Beginning with the first line below, retype exactly each line through the one containing "left knee: (1154, 707)". Leave out all pictures.
★ ★ ★ ★ ★
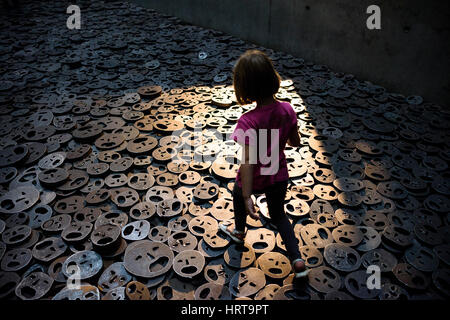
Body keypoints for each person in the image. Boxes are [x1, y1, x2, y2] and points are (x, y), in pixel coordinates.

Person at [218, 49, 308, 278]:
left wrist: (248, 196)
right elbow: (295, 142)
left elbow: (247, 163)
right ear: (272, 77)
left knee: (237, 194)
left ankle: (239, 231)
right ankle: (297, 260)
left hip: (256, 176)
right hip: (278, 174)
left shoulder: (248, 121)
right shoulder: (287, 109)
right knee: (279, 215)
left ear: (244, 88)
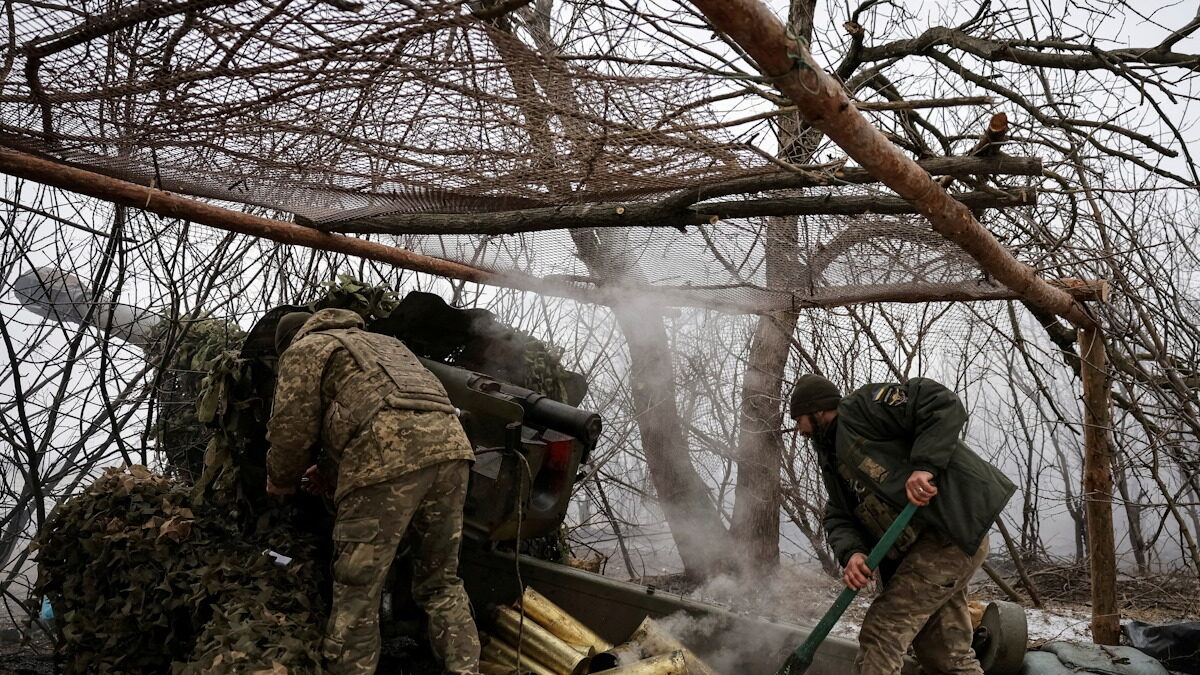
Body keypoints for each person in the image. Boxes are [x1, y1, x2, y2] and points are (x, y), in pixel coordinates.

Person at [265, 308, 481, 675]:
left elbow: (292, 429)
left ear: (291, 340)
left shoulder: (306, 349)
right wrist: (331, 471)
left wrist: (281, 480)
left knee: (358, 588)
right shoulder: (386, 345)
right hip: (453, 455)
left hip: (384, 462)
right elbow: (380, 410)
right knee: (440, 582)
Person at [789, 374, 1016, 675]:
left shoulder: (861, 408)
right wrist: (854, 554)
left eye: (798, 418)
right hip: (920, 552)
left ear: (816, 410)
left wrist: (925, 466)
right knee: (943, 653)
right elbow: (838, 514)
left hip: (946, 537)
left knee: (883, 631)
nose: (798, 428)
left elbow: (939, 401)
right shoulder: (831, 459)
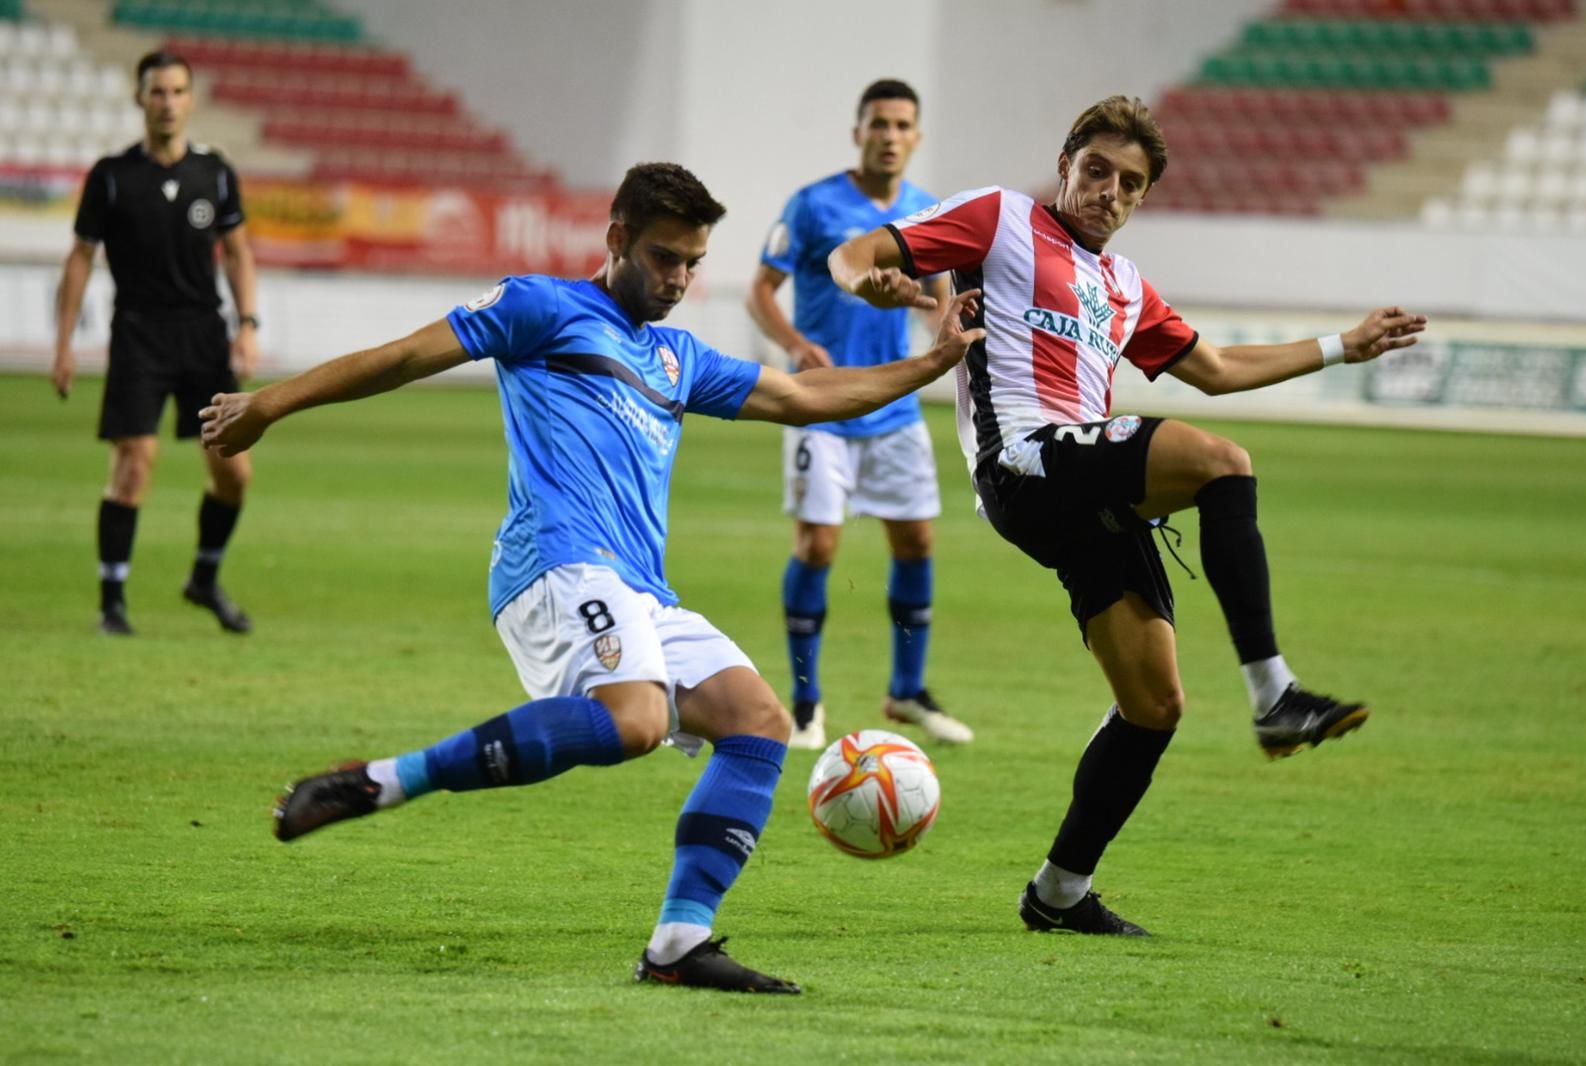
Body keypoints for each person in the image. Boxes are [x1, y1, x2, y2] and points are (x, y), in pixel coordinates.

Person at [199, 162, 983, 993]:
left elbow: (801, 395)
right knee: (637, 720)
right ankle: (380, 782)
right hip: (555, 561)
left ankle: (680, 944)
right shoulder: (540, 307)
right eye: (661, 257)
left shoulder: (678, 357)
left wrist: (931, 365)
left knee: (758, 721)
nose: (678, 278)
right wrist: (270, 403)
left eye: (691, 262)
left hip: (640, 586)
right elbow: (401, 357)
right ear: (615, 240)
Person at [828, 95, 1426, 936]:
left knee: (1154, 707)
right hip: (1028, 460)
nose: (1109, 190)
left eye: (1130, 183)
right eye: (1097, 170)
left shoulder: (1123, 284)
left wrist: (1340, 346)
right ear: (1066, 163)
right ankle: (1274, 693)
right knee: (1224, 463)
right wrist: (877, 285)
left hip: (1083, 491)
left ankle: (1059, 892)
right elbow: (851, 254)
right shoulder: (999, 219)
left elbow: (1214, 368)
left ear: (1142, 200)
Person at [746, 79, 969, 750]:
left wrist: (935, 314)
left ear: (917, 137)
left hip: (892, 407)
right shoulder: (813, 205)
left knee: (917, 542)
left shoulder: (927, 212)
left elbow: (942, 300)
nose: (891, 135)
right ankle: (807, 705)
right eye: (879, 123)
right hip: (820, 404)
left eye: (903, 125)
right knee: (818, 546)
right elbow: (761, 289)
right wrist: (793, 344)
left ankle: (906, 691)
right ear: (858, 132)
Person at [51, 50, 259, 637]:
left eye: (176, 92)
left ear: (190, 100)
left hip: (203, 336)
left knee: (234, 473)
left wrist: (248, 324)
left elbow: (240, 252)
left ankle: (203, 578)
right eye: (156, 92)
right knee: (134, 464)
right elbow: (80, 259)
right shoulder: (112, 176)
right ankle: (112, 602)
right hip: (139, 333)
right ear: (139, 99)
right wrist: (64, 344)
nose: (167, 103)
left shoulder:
★ ★ ★ ★ ★
**RESPONSE BELOW**
Body keypoints for each person in the image. Boxes are [x1, y1, x2, y2] and points are (x, y), in pixel coordinates.

Person at [218, 49, 308, 278]:
left wrist: (248, 196)
right elbow: (295, 142)
left elbow: (247, 163)
right ear: (272, 77)
left knee: (237, 194)
left ankle: (239, 231)
right ankle: (297, 260)
left hip: (256, 176)
right hip: (278, 174)
left shoulder: (248, 121)
right shoulder: (287, 109)
right knee: (279, 215)
left ear: (244, 88)
Body keypoints for each person in the image. Boxes are [x1, y1, x2, y2] and points are (x, y), in pixel coordinates.

Person at [265, 308, 481, 675]:
left elbow: (292, 429)
left ear: (291, 340)
left shoulder: (306, 349)
right wrist: (331, 471)
left wrist: (281, 480)
left knee: (358, 588)
right shoulder: (386, 345)
right hip: (453, 455)
left hip: (384, 462)
right elbow: (380, 410)
right knee: (440, 582)
Person at [789, 374, 1016, 675]:
left shoulder: (861, 408)
right wrist: (854, 554)
left eye: (798, 418)
right hip: (920, 552)
left ear: (816, 410)
left wrist: (925, 466)
right knee: (943, 653)
right elbow: (838, 514)
left hip: (946, 537)
left knee: (883, 631)
nose: (798, 428)
left elbow: (939, 401)
right shoulder: (831, 459)
Body keypoints for each person in the image. Boxes are [x1, y1, x2, y2] and points are (x, y), in pixel coordinates.

Person at [199, 162, 983, 993]:
left elbow: (801, 395)
right knee: (637, 720)
right ankle: (380, 782)
right hip: (555, 561)
left ankle: (680, 944)
right shoulder: (540, 307)
right eye: (661, 257)
left shoulder: (678, 357)
left wrist: (931, 365)
left knee: (758, 721)
nose: (678, 278)
right wrist: (270, 403)
left eye: (691, 262)
left hip: (640, 586)
right elbow: (401, 357)
right ear: (615, 240)
Person at [828, 95, 1426, 936]:
left knee: (1154, 707)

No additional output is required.